# SolusVM to function like a cloud



## cloudnoob (Dec 4, 2013)

Hi

Can SolusVM function like a cloud and does it support high availability?


----------



## DamienSB (Dec 4, 2013)

No, it doesn't.

If you're looking for cloud you should look for openstack or vmware solution.


----------



## Aldryic C'boas (Dec 4, 2013)

My first thought on seeing the thread title was _"Cloud of smoke after it catches fire?" _>_>


----------



## Francisco (Dec 4, 2013)

Bahahaha.

I know it's mean to hit the crippled kid that also has glasses but shiiiiiit.

Francisco


----------



## wlanboy (Dec 4, 2013)

Sometimes I think people do see the Holy Grail if they hear the word "cloud".


----------



## rsk (Dec 5, 2013)

OnAPP? It seems to be really good. Check their website out.

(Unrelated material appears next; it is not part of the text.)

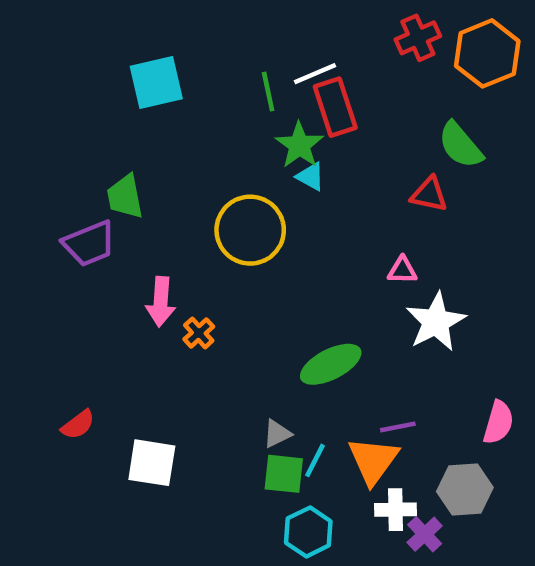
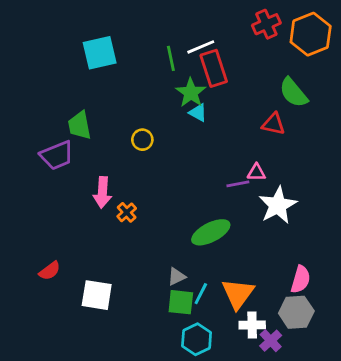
yellow circle: (250, 230) -> (142, 140), moved, size x0.5
pink semicircle: (498, 422) -> (301, 279), moved
purple line: (398, 427) -> (238, 184), moved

But, you will have to pay much more than solus


----------



## BuyCPanel-Kevin (Dec 5, 2013)

I think VPS's can kind of function like a cloud server, not quite sure what you mean by high availability...


----------



## serverian (Dec 6, 2013)

This is certainly possible but not out of the box.


----------



## tchen (Dec 6, 2013)

Most definately...


----------



## blergh (Dec 6, 2013)

It's not cloud if it doesn't come with 10 free IPv4-addresses.


----------



## budi1413 (Dec 6, 2013)

It's cloud when it can give rain.


----------